Bellinger Warte und Bellinger Berg

Tafel „Bellinger Warte und Bellinger Berg“ (Anklicken für PDF-Datei)

Bellinger Warte

Landwehr und Bellinger Warte

Im Mittelalter war der Schutz der Bevölkerung und ihrer Besitztümer vor streunenden Räuberbanden, wilden Tieren und einer Vielzahl sonstiger Feinde eine lebenswichtige Aufgabe, auch für eine Stadt wie Steinau. Das mittelalterliche Wehrsystem bestand daher nicht nur aus der die Stadt umgebenden Stadtmauer mit ihren Toren. Es wurde ergänzt um einen Graben mit Heckenbepflanzungen, der auch die ortsnahen Felder und Weiden umschloss, die sog. „Landwehr“. Eine weitere Funktion der Landwehr bestand in der Lenkung des seinerzeit noch überschaubaren friedlichen Verkehrs zwischen den Städten und dem Eintreiben von Wegegeldern und Zoll an den Durchlässen. Die Reisenden waren weitgehend gezwungen, auf den Wegen zu den Durchlässen zu bleiben, was Felder und Äcker schonte. Ein Passieren der Landwehr war nur an den dafür vorgesehenen Stellen, den bewachten Schlägen, möglich.
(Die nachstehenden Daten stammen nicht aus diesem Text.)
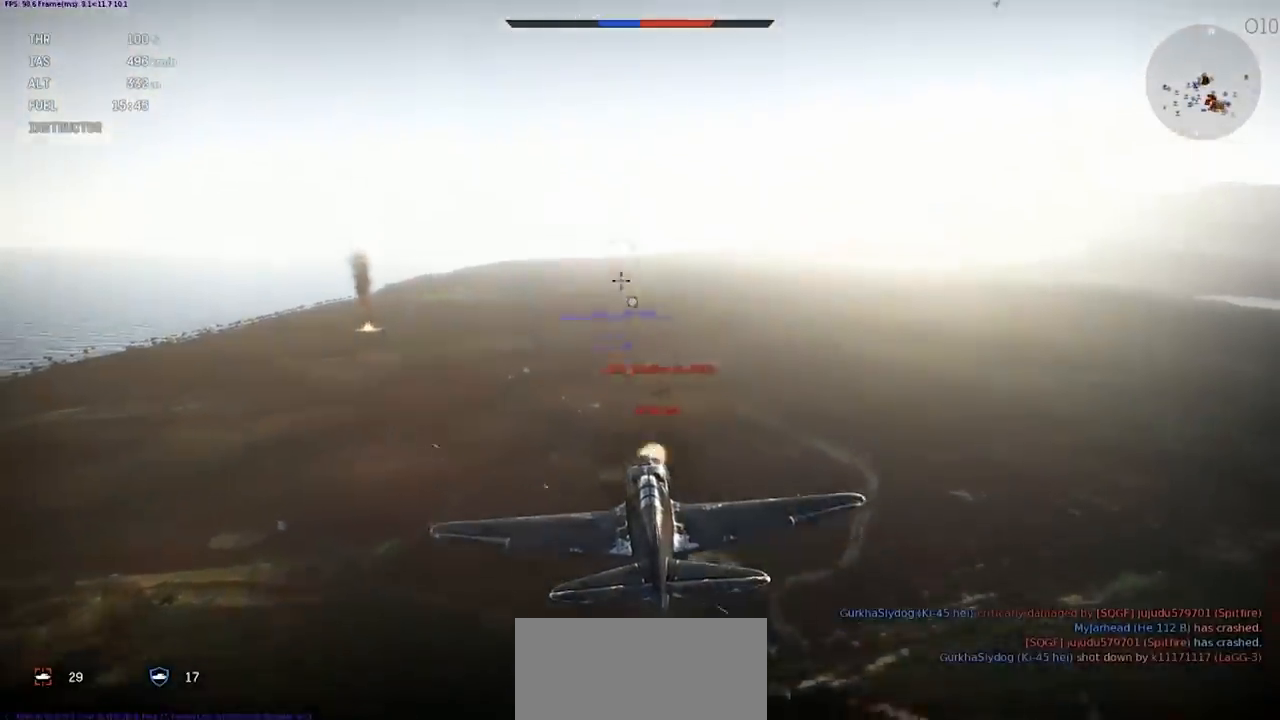
{"keys": ["rbracket"], "events": []}
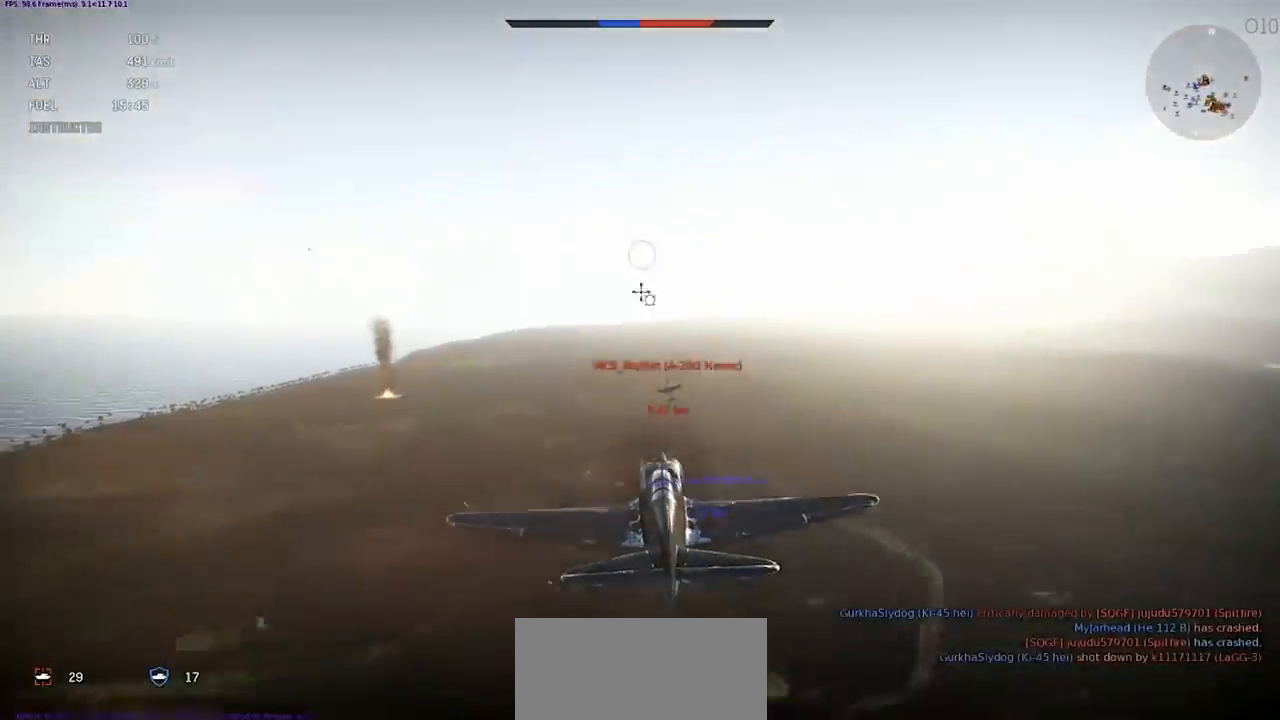
{"keys": ["rbracket"], "events": []}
An wichtigen Wegdurchlässen oder an besonders exponierten Stellen wurden Warten errichtet. Rund um Steinau gab und gibt es vier gemauerte Warten, wovon eine, die Bellinger Warte, eine wichtige Station am Kulturweg und einen besonders schönen Aussichtspunkt darstellt. Daneben gibt es die Marborner Warte, die Ohlwarte und die Seidenröther Warte. Landwehr und Warten dürften nach vorliegenden Aufzeichnungen bereits im 14. Jahrhundert errichtet worden sein.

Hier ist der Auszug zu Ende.